Solo por un golpe de suerte no hubo muertos. Una deflagración es una combustión súbita y rápida de una mezcla inflamable (en este caso gas LP con aire) que se propaga a velocidad inferior a la del sonido. No es una detonación supersónica, pero genera una onda de presión, calor intenso y destrucción capaz de derribar fachadas, incendiar casas y quemar personas a decenas de metros. Eso es exactamente lo que sucedió: una nube de gas se acumuló, encontró una fuente de ignición y se convirtió en una bola de fuego que arrasó 200 metros lineales.
La Coordinación Estatal de Protección Civil Morelos (CEPCM) ya inició un procedimiento administrativo contra la empresa propietaria de la unidad. Solicitó documentación para revisar técnica y administrativamente el cumplimiento de la normatividad, mientras la Fiscalía General del Estado investiga por su cuenta. Durante este año han inspeccionado 106 unidades de distintas gaseras y anuncian que continuarán las supervisiones. Suena bien. Suena a responsabilidad. Pero ojalá y no quede en una simple amenaza sin cumplimiento.
Grupo Tomza no es un recién llegado al negocio ni un desconocido en el registro de irregularidades. Fundado por Tomás Zaragoza Fuentes —quien acaba de fallecer a los 83 años—, el consorcio acumula un historial negro: explosiones previas (como la de su planta en Amozoc, Puebla, en 2013, con siete muertos y una multa millonaria), denuncias de cargas incompletas, acusaciones de prácticas monopólicas, conflictos laborales, pipas con deficiencias y señalamientos de negligencia reiterada. Sus filiales han sido señaladas una y otra vez por operar al límite de la seguridad, privilegiando el volumen de negocio sobre la integridad de las personas.
Que el dueño histórico haya muerto no borra las responsabilidades de la empresa ni las de quienes hoy la dirigen. Tampoco convierte en inocentes las unidades que circulan por nuestras calles. La muerte de un empresario no es escudo. La gente de Las Granjas no necesita condolencias corporativas; necesita garantías de que no volverá a pasar.

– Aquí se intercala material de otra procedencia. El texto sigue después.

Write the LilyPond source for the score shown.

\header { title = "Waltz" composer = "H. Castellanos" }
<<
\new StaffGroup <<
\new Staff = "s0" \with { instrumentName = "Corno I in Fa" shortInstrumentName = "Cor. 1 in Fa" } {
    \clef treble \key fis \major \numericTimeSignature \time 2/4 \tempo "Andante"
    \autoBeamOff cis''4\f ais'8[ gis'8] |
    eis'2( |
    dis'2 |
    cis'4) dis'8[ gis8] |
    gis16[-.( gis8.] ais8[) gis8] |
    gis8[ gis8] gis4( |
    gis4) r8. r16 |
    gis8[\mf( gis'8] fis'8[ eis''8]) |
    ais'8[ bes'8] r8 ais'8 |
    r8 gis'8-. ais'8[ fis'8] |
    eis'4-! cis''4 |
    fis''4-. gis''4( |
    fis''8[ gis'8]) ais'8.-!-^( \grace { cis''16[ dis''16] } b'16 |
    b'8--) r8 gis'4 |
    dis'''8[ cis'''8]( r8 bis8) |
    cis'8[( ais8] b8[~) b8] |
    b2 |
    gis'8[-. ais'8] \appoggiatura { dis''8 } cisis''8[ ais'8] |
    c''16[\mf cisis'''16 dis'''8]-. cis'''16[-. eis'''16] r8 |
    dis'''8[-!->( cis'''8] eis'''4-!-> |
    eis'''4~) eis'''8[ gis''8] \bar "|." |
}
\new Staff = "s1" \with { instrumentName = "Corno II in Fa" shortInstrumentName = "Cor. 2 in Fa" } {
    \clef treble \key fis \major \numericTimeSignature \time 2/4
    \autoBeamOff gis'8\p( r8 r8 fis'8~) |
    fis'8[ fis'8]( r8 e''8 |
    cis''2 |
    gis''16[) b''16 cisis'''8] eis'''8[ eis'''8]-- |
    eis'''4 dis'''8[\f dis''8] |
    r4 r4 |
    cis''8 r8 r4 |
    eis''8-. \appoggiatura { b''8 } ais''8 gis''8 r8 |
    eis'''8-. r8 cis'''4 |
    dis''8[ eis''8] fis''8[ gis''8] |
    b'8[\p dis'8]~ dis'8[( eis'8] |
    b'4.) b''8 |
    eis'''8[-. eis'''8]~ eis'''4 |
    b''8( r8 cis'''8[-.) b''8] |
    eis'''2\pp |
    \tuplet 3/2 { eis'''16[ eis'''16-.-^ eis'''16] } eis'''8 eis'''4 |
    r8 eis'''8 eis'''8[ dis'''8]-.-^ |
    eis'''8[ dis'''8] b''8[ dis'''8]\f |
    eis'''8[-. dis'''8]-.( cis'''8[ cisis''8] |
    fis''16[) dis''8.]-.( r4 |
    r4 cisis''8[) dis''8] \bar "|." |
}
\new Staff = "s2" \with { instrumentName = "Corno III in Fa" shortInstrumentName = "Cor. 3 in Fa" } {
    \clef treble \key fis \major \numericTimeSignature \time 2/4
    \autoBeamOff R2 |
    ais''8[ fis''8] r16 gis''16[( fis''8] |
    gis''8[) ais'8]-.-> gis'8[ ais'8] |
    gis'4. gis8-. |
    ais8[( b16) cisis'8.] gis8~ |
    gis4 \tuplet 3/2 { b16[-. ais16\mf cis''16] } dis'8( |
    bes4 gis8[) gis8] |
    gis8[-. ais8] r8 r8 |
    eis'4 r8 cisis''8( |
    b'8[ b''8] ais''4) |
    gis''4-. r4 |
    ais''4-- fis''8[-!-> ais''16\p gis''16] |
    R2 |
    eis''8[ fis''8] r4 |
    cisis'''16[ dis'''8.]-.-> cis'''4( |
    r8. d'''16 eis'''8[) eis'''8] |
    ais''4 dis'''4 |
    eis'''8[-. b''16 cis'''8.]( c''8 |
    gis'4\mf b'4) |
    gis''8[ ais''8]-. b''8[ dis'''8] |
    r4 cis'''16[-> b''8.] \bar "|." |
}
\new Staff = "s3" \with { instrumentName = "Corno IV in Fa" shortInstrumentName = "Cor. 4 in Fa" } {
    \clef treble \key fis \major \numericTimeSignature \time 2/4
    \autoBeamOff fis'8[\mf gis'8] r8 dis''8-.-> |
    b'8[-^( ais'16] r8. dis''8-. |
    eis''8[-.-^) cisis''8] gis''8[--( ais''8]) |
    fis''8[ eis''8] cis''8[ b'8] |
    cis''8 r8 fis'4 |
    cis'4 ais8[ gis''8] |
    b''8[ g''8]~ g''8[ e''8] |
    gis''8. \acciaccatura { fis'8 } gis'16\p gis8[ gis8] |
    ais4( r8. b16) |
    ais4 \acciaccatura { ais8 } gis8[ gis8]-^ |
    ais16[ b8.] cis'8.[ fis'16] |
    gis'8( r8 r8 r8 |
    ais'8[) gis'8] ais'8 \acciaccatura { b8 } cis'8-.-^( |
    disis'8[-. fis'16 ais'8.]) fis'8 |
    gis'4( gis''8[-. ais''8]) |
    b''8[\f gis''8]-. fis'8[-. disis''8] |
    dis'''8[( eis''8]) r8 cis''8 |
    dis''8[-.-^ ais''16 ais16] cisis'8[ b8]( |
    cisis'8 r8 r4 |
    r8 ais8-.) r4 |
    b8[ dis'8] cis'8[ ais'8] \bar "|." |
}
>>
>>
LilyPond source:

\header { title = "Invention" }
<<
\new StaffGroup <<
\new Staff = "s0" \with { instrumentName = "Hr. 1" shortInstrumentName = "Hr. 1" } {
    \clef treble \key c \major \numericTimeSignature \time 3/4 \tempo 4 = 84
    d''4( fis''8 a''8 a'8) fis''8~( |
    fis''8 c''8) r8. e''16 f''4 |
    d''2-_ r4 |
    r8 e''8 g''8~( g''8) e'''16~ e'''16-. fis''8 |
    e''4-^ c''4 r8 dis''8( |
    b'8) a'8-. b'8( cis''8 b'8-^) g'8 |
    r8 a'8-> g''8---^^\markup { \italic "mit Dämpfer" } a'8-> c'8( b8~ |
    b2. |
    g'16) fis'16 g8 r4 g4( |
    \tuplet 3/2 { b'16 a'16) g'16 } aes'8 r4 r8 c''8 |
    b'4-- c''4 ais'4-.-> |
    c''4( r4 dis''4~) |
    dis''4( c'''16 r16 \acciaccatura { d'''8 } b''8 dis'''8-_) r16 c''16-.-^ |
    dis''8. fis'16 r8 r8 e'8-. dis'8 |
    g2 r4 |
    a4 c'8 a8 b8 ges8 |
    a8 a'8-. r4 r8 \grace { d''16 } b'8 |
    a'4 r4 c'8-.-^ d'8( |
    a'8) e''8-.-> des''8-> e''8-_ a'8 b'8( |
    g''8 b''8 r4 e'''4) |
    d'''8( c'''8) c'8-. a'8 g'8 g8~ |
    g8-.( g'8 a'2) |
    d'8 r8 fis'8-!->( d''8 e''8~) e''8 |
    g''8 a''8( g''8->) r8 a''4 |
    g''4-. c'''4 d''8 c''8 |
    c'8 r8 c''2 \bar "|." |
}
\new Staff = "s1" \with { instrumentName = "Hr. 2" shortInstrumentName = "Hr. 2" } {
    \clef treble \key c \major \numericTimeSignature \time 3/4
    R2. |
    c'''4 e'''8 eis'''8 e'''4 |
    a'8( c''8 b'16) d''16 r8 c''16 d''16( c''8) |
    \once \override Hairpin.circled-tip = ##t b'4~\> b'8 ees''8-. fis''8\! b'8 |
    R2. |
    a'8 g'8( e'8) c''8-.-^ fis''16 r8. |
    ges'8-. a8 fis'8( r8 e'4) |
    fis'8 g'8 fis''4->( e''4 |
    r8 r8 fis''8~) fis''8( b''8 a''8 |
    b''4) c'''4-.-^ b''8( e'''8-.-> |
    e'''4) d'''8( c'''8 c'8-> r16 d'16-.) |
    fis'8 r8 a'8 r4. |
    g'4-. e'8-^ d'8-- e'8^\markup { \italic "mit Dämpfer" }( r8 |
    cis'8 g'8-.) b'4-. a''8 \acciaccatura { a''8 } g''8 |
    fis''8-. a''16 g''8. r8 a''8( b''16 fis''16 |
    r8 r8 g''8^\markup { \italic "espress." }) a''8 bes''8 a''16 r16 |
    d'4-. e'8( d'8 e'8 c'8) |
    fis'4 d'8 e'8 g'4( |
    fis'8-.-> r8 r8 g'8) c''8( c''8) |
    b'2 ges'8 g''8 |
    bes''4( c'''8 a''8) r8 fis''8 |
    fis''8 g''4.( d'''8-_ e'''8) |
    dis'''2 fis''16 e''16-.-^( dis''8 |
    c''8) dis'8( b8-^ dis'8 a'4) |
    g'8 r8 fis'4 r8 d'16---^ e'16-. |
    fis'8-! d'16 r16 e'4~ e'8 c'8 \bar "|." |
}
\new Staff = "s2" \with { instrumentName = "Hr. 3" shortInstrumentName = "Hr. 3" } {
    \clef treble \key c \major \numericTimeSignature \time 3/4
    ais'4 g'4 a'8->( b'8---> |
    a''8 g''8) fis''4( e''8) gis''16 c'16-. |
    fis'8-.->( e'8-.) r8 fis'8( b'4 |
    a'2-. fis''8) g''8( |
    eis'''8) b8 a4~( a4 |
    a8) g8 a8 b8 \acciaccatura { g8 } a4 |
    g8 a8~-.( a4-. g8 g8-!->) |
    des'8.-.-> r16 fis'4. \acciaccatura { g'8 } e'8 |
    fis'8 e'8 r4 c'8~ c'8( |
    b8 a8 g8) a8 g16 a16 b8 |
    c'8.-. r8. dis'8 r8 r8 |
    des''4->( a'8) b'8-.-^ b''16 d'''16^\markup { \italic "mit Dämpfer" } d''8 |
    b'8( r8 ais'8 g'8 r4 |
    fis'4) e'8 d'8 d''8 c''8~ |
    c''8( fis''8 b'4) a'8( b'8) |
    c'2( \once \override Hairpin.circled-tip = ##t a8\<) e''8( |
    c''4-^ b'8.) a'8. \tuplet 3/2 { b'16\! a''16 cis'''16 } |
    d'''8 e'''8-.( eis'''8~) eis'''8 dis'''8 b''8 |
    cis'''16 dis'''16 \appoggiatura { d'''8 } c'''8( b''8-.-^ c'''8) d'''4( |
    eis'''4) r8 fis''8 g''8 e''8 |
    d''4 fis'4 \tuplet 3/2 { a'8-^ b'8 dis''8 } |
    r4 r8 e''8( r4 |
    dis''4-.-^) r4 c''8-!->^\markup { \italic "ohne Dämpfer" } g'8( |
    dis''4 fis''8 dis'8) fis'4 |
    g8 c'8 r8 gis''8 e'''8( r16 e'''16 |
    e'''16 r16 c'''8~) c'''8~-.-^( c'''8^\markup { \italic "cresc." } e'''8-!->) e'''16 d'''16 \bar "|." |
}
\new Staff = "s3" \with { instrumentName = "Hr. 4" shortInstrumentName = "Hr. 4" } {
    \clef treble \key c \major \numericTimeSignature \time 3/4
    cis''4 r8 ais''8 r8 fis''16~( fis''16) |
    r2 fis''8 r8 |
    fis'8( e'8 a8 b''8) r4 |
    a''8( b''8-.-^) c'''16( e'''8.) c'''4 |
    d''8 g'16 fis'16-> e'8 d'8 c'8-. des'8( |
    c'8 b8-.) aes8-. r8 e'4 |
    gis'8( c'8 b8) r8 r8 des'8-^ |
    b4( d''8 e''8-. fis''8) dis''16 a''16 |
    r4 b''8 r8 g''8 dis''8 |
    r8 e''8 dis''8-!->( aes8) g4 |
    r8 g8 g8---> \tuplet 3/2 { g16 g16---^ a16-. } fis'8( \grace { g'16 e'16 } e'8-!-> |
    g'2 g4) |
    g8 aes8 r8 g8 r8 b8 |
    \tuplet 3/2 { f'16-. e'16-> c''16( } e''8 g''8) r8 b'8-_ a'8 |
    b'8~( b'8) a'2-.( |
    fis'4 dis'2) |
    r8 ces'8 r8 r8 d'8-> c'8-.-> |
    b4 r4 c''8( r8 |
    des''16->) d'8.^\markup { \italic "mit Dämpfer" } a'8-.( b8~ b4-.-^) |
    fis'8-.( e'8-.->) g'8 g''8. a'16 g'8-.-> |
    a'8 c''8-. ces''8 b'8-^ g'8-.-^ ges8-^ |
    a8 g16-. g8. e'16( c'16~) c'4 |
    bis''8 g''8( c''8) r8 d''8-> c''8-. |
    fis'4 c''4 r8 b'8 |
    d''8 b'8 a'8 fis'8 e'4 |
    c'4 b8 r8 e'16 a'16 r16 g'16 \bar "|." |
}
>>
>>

Protección Civil tiene atribuciones claras. La Fiscalía también. Que las ejerzan de verdad: sanciones ejemplares, clausuras si corresponde, revisión exhaustiva de toda la flota de Tomza en Morelos y, sobre todo, seguimiento hasta el final. Porque ya conocemos el libreto: anuncio mediático, requerimientos de papeles, “vamos a investigar”… y con el tiempo el tema se diluye entre otras noticias.
Las 21 personas quemadas, las familias que perdieron parte de su patrimonio y los vecinos que aún sienten el olor a gas y a miedo no merecen que esto se convierta en un expediente más archivado. Morelos no puede seguir permitiendo que empresas con historial de abusos y accidentes operen como si la vida de la población fuera un costo operativo aceptable.
Que esta vez sí haya consecuencias reales. Que la amenaza se convierta en cumplimiento. Porque lo de Las Granjas no fue un accidente aislado: fue la materialización de una negligencia que ya no podemos tolerar.